About team VLM
● Mission:
Advance multimodal learning in Medical AI by creating VLMs that seamlessly fuse medical imaging, physiological signals, clinical text, and structured knowledge.
● Scope:
Tackle real-world clinical tasks such as diagnosis, prognosis, explanation, question answering, and more.
● Goal:
Deliver robust, clinically deployable AI that supports healthcare professionals and ultimately improves patient care.
Available internship topics
● Self-correcting-based Image-Text Alignment for Radiology Report Generation
● Mitigating Hallucinations in Medical VLMs for Medical VQA.
Our research topics
Optimizing medical VLMs via clinical-aware preference alignment
● We improve trustworthiness in medical VLMs by mitigating diverse hallucination types in complex medical reasoning tasks through clinical-aware image-text alignment.
● We develop optimization methods based on Direct Preference Optimization (DPO), RLH/AIF to align model outputs with clinical image-text evidence.
Related publications
[CVPR'25] DART: Disease-aware Image-Text Alignment and Self-correcting Re-alignment for Trustworthy Radiology Report Generation
Developing clinical knowledge-guided refinement frameworks with retrieval-augmented generation (RAG)
● We seek to enhance the factual consistency and clinical validity of medical VLM outputs by grounding them in case-based and knowledge-based evidence.
● We develop a retrieval-augmented generation framework that fuses retrieved images and clinical texts using a knowledge-guided refinement module.

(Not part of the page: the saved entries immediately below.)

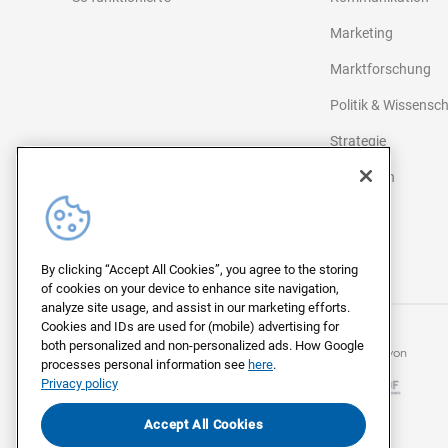
Marketing
Marktforschung
Politik & Wissensc
Strategie
Agenturen
Medien
©
2026
Civey
By clicking “Accept All Cookies”, you agree to the storing
of cookies on your device to enhance site navigation,
analyze site usage, and assist in our marketing efforts.
Cookies and IDs are used for (mobile) advertising for
both personalized and non-personalized ads. How Google
Mitglied beim
Mitglied von
processes personal information see
here
.
Privacy policy
Accept All Cookies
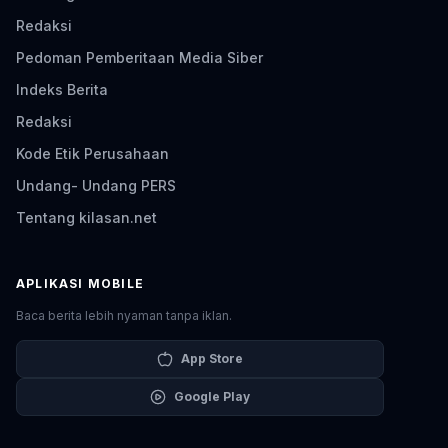
Redaksi
Pedoman Pemberitaan Media Siber
Indeks Berita
Redaksi
Kode Etik Perusahaan
Undang- Undang PERS
Tentang kilasan.net
APLIKASI MOBILE
Baca berita lebih nyaman tanpa iklan.
App Store
Google Play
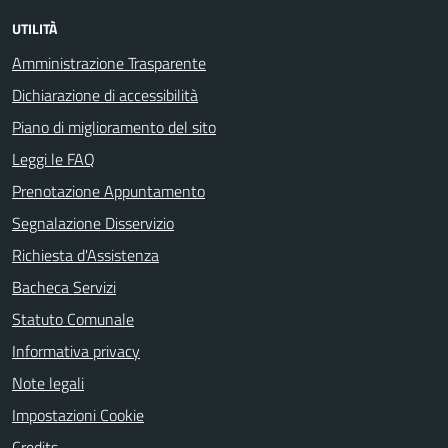
UTILITÀ
Amministrazione Trasparente
Dichiarazione di accessibilità
Piano di miglioramento del sito
Leggi le FAQ
Prenotazione Appuntamento
Segnalazione Disservizio
Richiesta d'Assistenza
Bacheca Servizi
Statuto Comunale
Informativa privacy
Note legali
Impostazioni Cookie
Credits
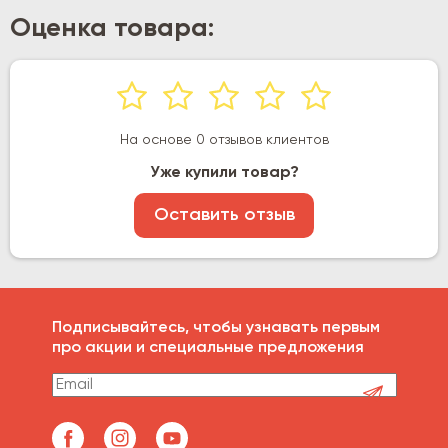
Оценка товара:
На основе 0 отзывов клиентов
Уже купили товар?
Оставить отзыв
Подписывайтесь, чтобы узнавать первым
про акции и специальные предложения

Generating pathology-aligned radiology reports
● We aim to generate radiology reports that are visually grounded and free from omissions or hallucinations.
● We design a self-correction pipeline that retrieves pathology-matched reports and iteratively aligns each sentence with the source image to refine the output.
Related publications
[CVPR'25] DART: Disease-aware Image-Text Alignment and Self-correcting Re-alignment for Trustworthy Radiology Report Generation
Designing interpretable reasoning frameworks for medical VLMs
● We aim to equip VLMs with expert-level reasoning capabilities for complex diagnostic tasks involving multiple images or modalities.
● We develop interpretable modules based on chain-of-thought prompting, cross-image evidence aggregation, and self-verifying rationales to support transparent and auditable inference.